Two general classes of DoS bugs are memory consumption bugs, and access violation bugs. We mentioned access violation bugs in the previous section, wherein crashes due to unmapped memory reads could crash the offending process.

Other access violation bugs are caused by NULL pointer dereferences. These bugs can happen in a number of failure cases, but a common one is when a memory allocation fails and the resulting NULL pointer is not checked and is dereferenced anyway. For example, consider a malloc() call that fails:

unsigned char *ptr = 
   (unsigned char *)  malloc(largeAttackerControlledValue); // can return NULL

If ptr is not checked before it is dereferenced, a NULL pointer AV will happen, and the process will (most likely) crash.

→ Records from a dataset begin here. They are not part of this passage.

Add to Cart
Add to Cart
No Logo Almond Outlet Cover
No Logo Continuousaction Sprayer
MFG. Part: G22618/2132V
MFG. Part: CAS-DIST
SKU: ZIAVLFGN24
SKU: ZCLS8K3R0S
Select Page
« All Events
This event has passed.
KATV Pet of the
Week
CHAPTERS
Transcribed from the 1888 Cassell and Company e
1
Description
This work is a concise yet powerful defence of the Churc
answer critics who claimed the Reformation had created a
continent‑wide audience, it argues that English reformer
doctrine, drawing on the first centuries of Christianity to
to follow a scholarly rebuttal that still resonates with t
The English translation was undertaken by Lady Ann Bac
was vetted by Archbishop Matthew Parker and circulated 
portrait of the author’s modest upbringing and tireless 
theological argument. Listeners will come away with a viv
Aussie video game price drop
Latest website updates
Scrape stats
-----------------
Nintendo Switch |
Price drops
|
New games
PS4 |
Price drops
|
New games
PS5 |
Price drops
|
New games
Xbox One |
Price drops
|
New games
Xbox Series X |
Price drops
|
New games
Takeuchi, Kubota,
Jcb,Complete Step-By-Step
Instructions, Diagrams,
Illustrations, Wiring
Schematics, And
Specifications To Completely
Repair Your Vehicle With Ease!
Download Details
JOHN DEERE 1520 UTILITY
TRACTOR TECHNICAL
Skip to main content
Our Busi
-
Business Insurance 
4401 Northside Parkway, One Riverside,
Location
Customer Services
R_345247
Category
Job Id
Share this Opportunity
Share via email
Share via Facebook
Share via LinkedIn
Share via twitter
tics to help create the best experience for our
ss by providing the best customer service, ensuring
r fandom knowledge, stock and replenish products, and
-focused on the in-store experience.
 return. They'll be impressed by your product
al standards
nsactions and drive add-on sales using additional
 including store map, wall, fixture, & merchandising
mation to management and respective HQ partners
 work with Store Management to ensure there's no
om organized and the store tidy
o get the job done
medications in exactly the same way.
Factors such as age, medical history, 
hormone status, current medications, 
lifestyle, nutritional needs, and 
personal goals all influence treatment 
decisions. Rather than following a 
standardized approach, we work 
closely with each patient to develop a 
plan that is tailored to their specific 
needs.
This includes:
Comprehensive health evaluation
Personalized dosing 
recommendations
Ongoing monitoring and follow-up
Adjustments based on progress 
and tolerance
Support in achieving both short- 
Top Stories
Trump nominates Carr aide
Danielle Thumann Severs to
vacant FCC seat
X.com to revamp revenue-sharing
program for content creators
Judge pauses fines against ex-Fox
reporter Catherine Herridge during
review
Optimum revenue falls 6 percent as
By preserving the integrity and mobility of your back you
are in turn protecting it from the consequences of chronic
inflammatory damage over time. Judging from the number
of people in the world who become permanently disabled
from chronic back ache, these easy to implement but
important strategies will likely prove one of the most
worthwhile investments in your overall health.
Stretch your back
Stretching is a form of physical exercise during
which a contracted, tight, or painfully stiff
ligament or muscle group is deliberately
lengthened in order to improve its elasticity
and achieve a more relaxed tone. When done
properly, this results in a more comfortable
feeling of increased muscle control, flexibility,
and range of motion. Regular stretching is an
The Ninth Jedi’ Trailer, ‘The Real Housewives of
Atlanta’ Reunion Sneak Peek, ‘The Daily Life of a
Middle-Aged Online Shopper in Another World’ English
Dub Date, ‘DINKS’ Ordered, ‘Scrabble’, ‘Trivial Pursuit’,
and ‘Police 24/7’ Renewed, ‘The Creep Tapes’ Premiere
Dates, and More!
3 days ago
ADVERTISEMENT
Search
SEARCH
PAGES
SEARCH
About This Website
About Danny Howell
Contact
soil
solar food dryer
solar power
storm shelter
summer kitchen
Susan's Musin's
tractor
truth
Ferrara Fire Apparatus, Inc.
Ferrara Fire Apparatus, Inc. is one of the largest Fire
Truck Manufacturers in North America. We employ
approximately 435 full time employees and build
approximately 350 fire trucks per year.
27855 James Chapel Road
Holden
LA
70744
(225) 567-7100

In general, check returned pointers from APIs to ensure that NULL pointer dereferences don’t cause the app to crash.

When you’re allocating memory based on attacker-controlled values, we recommend carrying out sanity checks. Failure to do this may result in large chunks of memory being allocated, and application performance being degraded severely. For example, we would recommend against:

unsigned char *ptr = (unsigned char *) malloc(largeAttackerControlledValue);

Instead, code should check whether largeAttackerControlledValue is a sensible value before allowing the memory allocation to take place.

Unsafe C# Code

Though not strictly native code, C# allows code to be designated as unsafe using the unsafe and fixed keywords. In such code, pointers may be used, and security issues can arise in a fashion similar to many native software vulnerabilities. However, at the time of writing, Windows Phone 8 and 8.1 do not support the use of unsafe C# code, and use of it will result in your app being rejected during the store vetting process.